Das Bundeskriminalamt (BKA) habe "auf Nachfragen den Beginn der Zusammenarbeit mit Wirecard und Dauer und Umfang der Nutzung von Kreditkarten ausführlich dargestellt", schrieb Wieland. Demnach sei die Wirecard-Bank vom BKA bei einer wenig erfolgreichen Operation gegen Geldwäsche 2013 als "einer von vielen in breiter regionaler und körperschaftlicher Streuung gewählten Kooperationspartner" ausgewählt worden. "Türöffner aus der Berater-Szene gab es nicht."

Wieland war auch beauftragt worden, herauszufinden, "inwieweit die Bundesregierung und/oder ihre Geschäftsbereichsbehörden Informationen" über die Umstände des Todes eines 44-jährigen Ex-Managers von Wirecard im Sommer 2020 auf den Philippinen hätten, wo Hunderte Millionen von Konten des Konzerns gelegen haben sollen, die als verschwunden gelten. "Der BND hat keine Erkenntnisse zum Tod von B., außer dass seine angebliche Witwe einen Tag nach dem Tod ein Foto mit einer Urne auf Facebook postete und mitteilte, er sei sofort verbrannt worden.
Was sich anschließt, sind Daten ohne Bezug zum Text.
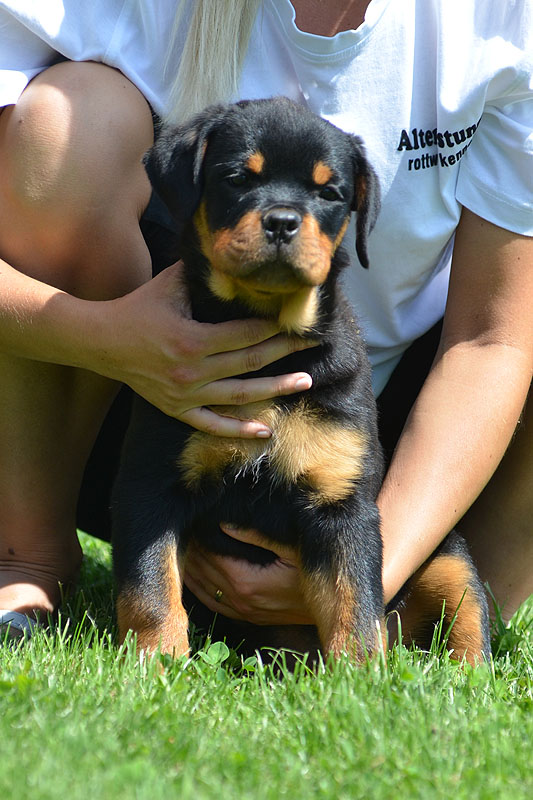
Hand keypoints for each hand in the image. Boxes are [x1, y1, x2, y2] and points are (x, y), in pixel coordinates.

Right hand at [90, 262, 313, 436]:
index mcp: (192, 338)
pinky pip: (212, 424)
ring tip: (305, 383)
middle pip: (250, 361)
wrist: (101, 341)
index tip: (296, 322)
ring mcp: (185, 394)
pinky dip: (239, 429)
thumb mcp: (169, 285)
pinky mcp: (177, 409)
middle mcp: (192, 370)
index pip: (245, 333)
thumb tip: (233, 256)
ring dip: (275, 390)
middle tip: (312, 345)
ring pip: (240, 395)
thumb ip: (202, 273)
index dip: (274, 327)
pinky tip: (265, 430)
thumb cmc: (137, 308)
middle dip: (284, 352)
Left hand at [184, 524, 313, 624]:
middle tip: (182, 529)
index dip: (196, 538)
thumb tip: (225, 524)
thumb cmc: (314, 573)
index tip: (190, 520)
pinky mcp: (247, 617)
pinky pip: (212, 604)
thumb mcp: (291, 548)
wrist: (333, 607)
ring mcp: (242, 612)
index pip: (208, 556)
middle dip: (189, 550)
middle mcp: (239, 600)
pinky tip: (193, 574)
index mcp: (246, 581)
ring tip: (182, 547)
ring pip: (202, 589)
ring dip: (190, 568)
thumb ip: (256, 536)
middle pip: (201, 571)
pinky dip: (199, 587)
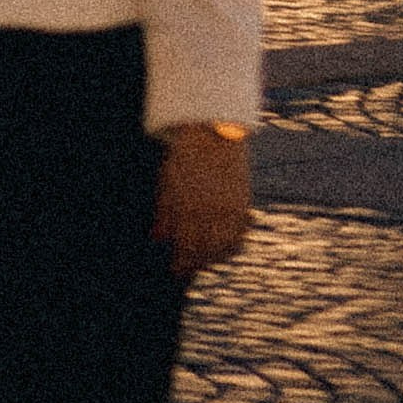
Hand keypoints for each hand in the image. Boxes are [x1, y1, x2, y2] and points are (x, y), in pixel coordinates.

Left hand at [152, 126, 252, 276]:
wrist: (215, 132)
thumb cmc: (186, 156)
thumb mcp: (167, 182)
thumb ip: (163, 213)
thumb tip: (158, 240)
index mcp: (190, 206)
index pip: (186, 247)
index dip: (180, 263)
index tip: (174, 271)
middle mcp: (212, 211)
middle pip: (205, 251)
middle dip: (194, 263)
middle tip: (186, 268)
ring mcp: (231, 208)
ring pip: (225, 247)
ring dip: (213, 257)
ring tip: (203, 259)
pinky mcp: (244, 204)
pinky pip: (240, 234)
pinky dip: (231, 245)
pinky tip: (222, 247)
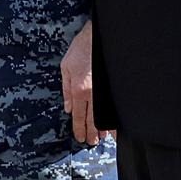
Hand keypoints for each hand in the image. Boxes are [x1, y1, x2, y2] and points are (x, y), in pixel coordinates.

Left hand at [61, 20, 109, 145]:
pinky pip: (112, 106)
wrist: (98, 37)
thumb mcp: (65, 67)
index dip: (78, 128)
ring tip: (103, 138)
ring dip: (104, 128)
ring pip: (104, 115)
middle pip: (92, 119)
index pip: (77, 115)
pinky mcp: (112, 87)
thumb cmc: (80, 50)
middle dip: (91, 132)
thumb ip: (66, 90)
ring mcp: (103, 91)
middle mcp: (92, 93)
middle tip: (91, 142)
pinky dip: (114, 117)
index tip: (80, 137)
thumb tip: (67, 108)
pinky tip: (115, 125)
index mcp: (78, 89)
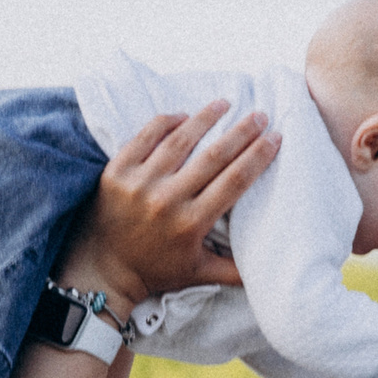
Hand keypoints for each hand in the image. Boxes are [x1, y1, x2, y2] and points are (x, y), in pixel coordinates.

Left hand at [60, 100, 278, 308]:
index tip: (275, 138)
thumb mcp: (198, 273)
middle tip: (260, 115)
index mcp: (190, 223)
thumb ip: (235, 270)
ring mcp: (139, 183)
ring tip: (225, 103)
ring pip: (179, 141)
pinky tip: (184, 115)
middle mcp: (166, 200)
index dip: (257, 157)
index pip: (234, 182)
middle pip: (213, 157)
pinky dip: (166, 123)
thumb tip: (273, 262)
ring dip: (205, 118)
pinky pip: (145, 137)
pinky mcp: (116, 172)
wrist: (103, 270)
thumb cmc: (155, 270)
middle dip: (241, 133)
Seine Eltern sollen eine Todesanzeige geschaltet haben."

Wieland machte seinem Unmut einmal mehr Luft mit Ironie: "Dem Satiriker Jan Böhmermann gelang es, seine eigene, auf den Philippinen ausgestellte Todesurkunde in die Kamera zu halten. Umso erstaunlicher ist es, dass es bisher von deutscher Seite keine Informationen über eine Überprüfung dieser Angelegenheit gibt." Das BKA habe ihm auf Anfrage mitgeteilt, dass es keine Ermittlungen nach dem Ableben von B. geführt habe. Wieland weiter: "Das bayerische Justizministerium als oberste Dienstbehörde der im Wirecard-Komplex ermittlungsführenden Staatsanwaltschaft München 1 hat auf eine entsprechende Anfrage bis heute nicht geantwortet."

Nachtrag: Das bayerische Justizministerium dementierte die Angaben und teilte mit: "Die Unterlagen sind bei dem Ermittlungsbeauftragten am 14. April eingegangen spätestens 12:00 Uhr. Die Aussage von Herrn Wieland ist daher unzutreffend."